Politics can be a messy business. Backstabbing, media wars and blackmail are just a few of the common tricks of political intrigue, at least according to the world of Hollywood. Yet, as of late, these ways of Washington have gotten old. The spotlight of quality hasn’t shined on political thrillers recently, but shows like “Scandal” have helped the genre grow. Now the best of scheming television has found a new home online with “House of Cards,” which premiered on Netflix last week.
Kevin Spacey (“Margin Call”) plays Congressman Frank Underwood, a South Carolina Democrat. A smart, cool man, Underwood runs Washington, D.C. There is no question that he is the most powerful person in the district, even more powerful than the president. The congressman and his wife (Robin Wright, “The Girl with the Dragon Tattoo”) are one of the most respected and feared power-couples in politics, and anyone who even whispers a threat towards them will find themselves at the bottom of a political well.
The series begins with Underwood being passed over as a candidate for Secretary of State by the president-elect. The congressman doesn’t let his anger get the best of him and instead systematically destroys the political career of the actual candidate, with the help of young journalist Zoe Barnes (Kate Mara, TV’s “American Horror Story”). Trading her journalistic ethics for power, Barnes allows Underwood to use her to write stories that topple Underwood’s colleagues. But Barnes wants to be more than just a puppet and more of a partner — in more ways than one.

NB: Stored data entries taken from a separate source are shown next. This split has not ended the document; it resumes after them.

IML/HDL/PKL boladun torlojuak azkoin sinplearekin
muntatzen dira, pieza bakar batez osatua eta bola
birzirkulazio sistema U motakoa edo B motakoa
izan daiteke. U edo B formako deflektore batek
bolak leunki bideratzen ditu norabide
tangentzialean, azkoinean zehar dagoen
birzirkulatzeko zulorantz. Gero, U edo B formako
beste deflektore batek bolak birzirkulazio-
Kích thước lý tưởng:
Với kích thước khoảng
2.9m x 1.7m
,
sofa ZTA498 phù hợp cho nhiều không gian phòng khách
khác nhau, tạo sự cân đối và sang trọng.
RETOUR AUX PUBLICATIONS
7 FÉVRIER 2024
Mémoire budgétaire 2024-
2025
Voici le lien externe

Underwood knows he has a strong hold over every person in politics, both inside and outside of Washington. He has a set philosophy on how people work that Spacey wholly embodies.
The ensemble cast of “House of Cards” is phenomenal. Characters connect on every level of the political hierarchy, from simple union protesters to the president’s chief of staff. Emotions often run high, but actors keep lines from sounding too exaggerated. There is a present sense of sophistication in dialogue and acting, and “House of Cards” will intimidate viewers looking for a casual series to zone out to. With enough attention paid, though, “House of Cards” will impress even the most casual of Netflix users.
Calling “House of Cards” the “West Wing” of Congress wouldn’t be far off, but only in terms of high quality production, writing, acting, etc. The series is about dirty, mean tactics — the opposite of the more ethically focused “The West Wing.”
In the style of “The West Wing,” missing even one line from a main character can set back viewers several scenes, if not episodes. Dialogue changes pace constantly as players interact in high-risk situations. Plans hatched by Underwood and others in Congress are elaborate and lofty.
Watching one man in the House of Representatives — of all places — literally influence the country more than the president himself is breathtaking. All the while nothing the congressman does seems too far-fetched; every play is smart, calculated and deliberate toward a goal of absolute power.
The first two episodes of “House of Cards” were directed by David Fincher, who brings his dark, sharp atmosphere from “The Girl with the Dragon Tattoo” and “The Social Network” into the series. A beautiful soundtrack carries the mood with an original score that conveys Washington politics.
“House of Cards” is not the first Netflix original series. Netflix produced and released “Lilyhammer” last year, and the much anticipated fourth season of “Arrested Development” is scheduled to premiere on the streaming service later this year. Netflix releases all episodes of its content at once, so the crowd that likes to blow through series in one sitting will be pleased with “House of Cards.”
Better than any other series, “House of Cards” lifts the veil on crafty politics in a most non-moralistic way. Viewers cannot tell whether Underwood is the good guy or just another player in a game with no real winners. “House of Cards” is thoroughly impressive and should be in everyone’s instant queue.